Jornal Oficial da União Europeia

C 255/66


Parecer do Comité Económico e Social Europeu sobre a «Comunicação da Comissão ao Parlamento Europeu, ao Conselho, ao Comité Económico e Social Europeu e ao Comité das Regiões – Uma nova parceria para a modernização das universidades: Fórum da UE para o Diálogo Universidades-Empresas»

[COM(2009) 158 final]

(2010/C 255/12)

Relator: Brendan BURNS

Em 2 de Abril de 2009, a Comissão Europeia decidiu, nos termos do artigo 262.o do Tratado que institui a Comunidade Europeia, consultar o Comité Económico e Social Europeu sobre a:

Comunicação da Comissão ao Parlamento Europeu, ao Conselho, ao Comité Económico e Social Europeu e ao Comité das Regiões – Uma nova parceria para a modernização das universidades: Fórum da UE para o Diálogo Universidades-Empresas

COM(2009) 158 final.

Foi incumbida da elaboração dos correspondentes trabalhos a Secção Especializada de Emprego, Assuntos Sociais e Cidadania, que adoptou parecer em 15 de Outubro de 2009, sendo relator Brendan Burns.

Na 458.a reunião plenária de 16 e 17 de Dezembro de 2009 (sessão de 17 de Dezembro), o Comité Económico e Social Europeu adoptou, por 60 votos a favor, 12 votos contra e 11 abstenções, o seguinte parecer:

1.   Recomendações

1.1   O CESE considera que aplicar o termo «universidade» a todas as instituições de ensino superior, sem ter em conta a sua denominação nem o seu estatuto entre os Estados-Membros, poderá ser confuso.
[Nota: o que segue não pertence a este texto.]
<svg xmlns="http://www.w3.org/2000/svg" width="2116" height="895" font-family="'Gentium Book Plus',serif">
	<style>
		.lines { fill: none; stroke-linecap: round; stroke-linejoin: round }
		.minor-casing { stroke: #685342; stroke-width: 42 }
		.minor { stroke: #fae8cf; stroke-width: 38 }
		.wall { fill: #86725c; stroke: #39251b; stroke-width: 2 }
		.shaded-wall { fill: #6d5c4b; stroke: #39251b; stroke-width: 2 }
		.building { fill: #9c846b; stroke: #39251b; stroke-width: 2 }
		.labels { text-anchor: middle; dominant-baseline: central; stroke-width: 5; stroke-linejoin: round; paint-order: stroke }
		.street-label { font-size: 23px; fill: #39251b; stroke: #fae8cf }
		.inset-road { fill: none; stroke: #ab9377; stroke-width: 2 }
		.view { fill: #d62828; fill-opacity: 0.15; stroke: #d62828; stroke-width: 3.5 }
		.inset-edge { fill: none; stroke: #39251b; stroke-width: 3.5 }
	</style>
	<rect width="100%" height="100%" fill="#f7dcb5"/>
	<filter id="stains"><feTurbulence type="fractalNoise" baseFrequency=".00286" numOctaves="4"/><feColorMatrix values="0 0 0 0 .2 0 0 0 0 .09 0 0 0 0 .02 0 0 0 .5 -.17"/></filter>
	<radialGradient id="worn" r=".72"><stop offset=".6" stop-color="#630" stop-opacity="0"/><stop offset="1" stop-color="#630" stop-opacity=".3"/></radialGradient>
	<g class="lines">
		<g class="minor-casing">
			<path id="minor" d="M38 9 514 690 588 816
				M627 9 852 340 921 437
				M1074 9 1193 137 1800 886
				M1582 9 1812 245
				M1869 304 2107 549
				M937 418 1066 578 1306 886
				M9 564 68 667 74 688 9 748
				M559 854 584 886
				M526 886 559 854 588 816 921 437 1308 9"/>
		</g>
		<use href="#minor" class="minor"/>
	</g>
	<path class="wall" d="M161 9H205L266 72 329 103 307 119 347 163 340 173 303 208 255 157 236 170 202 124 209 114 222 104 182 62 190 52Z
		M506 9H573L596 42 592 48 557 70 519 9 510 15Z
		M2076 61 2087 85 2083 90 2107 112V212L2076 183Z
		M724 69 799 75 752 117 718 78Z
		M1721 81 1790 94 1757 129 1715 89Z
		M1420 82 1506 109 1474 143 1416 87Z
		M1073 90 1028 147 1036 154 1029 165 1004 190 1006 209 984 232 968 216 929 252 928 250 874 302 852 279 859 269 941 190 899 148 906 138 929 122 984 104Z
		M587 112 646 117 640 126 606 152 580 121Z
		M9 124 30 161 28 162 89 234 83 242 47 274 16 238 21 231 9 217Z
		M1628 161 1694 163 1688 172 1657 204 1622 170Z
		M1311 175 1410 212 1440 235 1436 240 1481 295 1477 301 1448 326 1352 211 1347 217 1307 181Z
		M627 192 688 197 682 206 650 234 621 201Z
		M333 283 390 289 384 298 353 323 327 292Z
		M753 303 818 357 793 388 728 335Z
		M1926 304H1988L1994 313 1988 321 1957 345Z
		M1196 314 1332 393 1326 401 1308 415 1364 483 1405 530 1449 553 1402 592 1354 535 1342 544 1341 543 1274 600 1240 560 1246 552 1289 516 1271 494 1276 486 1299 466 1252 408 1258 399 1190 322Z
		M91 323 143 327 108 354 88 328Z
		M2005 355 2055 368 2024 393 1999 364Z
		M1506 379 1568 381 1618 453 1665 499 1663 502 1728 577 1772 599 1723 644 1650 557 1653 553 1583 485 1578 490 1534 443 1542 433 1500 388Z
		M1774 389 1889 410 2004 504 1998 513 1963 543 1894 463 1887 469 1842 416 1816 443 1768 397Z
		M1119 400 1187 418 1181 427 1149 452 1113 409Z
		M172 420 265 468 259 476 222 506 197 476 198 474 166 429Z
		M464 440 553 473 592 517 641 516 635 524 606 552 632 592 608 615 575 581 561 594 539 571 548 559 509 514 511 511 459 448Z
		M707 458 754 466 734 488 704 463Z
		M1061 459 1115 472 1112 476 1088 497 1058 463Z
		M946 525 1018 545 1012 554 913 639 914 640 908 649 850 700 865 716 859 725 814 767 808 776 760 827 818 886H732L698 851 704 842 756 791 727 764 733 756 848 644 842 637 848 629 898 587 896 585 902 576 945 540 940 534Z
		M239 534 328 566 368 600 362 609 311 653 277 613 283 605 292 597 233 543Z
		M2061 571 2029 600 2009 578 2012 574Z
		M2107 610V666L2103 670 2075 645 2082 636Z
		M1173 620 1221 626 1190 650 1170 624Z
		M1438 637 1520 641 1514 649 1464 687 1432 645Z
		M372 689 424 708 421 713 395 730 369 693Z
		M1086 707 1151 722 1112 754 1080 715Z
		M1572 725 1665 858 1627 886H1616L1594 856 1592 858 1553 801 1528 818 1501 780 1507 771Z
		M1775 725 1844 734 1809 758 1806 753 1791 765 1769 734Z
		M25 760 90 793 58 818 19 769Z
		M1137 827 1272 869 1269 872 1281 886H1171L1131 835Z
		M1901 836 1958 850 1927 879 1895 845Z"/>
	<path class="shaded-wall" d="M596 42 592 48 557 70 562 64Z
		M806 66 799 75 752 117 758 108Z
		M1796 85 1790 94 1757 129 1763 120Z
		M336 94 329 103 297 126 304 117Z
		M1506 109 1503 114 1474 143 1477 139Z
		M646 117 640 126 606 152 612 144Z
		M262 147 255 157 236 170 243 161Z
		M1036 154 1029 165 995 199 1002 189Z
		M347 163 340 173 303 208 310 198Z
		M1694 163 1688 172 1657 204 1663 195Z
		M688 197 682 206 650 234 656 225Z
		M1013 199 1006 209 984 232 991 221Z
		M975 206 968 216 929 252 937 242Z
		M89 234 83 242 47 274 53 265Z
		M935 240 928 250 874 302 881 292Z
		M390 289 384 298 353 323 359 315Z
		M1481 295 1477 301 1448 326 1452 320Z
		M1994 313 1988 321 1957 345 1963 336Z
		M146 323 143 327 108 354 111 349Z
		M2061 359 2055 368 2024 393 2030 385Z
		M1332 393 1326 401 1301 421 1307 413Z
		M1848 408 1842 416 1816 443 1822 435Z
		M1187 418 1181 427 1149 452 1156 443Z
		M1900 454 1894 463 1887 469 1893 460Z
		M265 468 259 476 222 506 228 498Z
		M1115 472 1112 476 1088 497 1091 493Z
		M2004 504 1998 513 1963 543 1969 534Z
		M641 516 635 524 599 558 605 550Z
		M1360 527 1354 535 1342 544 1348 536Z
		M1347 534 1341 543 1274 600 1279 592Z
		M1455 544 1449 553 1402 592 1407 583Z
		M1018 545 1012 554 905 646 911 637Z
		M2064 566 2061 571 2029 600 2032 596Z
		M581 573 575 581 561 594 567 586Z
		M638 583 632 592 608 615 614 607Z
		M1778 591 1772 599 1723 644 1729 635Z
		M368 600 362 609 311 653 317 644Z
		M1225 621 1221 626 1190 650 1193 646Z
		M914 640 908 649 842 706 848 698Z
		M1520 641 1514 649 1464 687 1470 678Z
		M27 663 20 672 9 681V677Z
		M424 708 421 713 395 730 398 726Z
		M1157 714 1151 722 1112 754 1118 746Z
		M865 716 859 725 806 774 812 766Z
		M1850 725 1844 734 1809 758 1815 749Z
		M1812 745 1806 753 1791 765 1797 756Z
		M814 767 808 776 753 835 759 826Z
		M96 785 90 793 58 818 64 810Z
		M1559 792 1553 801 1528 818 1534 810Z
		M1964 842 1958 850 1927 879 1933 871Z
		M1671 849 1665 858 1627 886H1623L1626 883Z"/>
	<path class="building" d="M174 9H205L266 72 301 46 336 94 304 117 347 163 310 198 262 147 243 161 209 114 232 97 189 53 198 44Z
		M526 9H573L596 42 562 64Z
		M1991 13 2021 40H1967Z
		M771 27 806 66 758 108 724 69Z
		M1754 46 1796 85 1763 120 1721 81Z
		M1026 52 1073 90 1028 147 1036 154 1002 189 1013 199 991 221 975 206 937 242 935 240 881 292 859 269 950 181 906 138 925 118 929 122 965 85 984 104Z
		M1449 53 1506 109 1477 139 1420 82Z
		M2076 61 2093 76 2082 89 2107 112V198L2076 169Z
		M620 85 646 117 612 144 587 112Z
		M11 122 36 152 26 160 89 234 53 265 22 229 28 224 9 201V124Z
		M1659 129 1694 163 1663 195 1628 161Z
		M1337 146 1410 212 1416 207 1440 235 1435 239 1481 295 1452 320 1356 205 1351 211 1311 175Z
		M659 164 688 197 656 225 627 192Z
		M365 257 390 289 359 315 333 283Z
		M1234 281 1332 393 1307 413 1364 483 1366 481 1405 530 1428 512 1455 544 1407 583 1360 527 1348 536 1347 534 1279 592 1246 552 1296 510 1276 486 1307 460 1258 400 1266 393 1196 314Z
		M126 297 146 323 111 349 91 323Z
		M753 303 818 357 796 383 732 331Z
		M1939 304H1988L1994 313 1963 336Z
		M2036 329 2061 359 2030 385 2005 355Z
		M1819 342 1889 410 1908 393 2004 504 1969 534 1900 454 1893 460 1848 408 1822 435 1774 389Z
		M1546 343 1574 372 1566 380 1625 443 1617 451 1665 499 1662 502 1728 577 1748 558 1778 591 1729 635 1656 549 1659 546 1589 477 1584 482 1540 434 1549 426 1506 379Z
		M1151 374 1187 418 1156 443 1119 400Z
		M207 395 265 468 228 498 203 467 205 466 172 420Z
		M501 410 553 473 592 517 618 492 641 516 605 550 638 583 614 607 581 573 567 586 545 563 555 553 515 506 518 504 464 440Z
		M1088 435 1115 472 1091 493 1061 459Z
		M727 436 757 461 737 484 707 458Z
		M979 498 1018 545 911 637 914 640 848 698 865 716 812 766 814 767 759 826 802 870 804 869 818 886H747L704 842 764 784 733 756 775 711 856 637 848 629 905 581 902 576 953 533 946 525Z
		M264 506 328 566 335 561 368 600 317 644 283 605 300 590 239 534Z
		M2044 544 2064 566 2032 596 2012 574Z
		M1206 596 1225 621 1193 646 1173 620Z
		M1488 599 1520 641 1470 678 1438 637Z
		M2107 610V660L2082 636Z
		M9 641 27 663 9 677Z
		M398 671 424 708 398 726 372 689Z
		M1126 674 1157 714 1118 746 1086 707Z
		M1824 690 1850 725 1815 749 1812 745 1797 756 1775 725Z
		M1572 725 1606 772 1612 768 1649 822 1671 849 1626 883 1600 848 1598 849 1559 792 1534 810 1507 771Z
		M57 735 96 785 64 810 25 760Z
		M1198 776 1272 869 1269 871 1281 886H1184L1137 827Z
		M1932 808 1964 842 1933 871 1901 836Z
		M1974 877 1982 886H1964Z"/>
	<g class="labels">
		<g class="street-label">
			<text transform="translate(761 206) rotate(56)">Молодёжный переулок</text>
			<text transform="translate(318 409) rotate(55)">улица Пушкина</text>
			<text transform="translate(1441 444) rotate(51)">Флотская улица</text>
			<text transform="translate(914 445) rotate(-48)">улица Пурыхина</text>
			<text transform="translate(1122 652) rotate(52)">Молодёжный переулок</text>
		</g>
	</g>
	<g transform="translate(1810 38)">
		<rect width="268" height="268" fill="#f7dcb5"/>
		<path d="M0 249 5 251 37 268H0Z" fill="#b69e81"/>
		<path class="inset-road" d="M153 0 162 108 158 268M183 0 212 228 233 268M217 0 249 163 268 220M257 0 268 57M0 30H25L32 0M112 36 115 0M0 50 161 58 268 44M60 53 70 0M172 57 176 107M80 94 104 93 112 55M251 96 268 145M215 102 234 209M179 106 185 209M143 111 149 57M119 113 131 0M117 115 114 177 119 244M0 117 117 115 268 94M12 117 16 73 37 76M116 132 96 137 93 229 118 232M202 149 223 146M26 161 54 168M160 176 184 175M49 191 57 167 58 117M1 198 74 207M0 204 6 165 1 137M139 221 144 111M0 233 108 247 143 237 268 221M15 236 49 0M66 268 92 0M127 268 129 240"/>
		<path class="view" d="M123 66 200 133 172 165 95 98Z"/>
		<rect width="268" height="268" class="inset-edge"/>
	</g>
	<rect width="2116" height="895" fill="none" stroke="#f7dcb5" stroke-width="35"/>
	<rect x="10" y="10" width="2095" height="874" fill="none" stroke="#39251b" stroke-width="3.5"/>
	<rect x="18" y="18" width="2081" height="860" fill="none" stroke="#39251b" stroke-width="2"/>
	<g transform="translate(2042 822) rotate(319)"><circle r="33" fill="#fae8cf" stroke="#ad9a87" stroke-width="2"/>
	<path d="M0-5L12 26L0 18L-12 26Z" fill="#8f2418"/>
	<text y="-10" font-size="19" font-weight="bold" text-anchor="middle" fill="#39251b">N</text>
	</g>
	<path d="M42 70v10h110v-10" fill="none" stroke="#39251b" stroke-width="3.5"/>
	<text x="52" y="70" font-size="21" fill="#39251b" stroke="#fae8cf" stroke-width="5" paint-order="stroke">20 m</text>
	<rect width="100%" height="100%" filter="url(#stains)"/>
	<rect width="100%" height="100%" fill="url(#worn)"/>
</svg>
Pelo contrário, para favorecer as parcerias entre as instituições de ensino superior e as empresas é necessário distinguir que áreas são pertinentes para tal parceria e possibilitar que ambas as partes sejam livres de julgar do carácter vantajoso para ambos. Por conseguinte, o CESE propõe que se utilize o termo mais geral «instituições de ensino superior» e se passe, portanto, a utilizá-lo no título do fórum.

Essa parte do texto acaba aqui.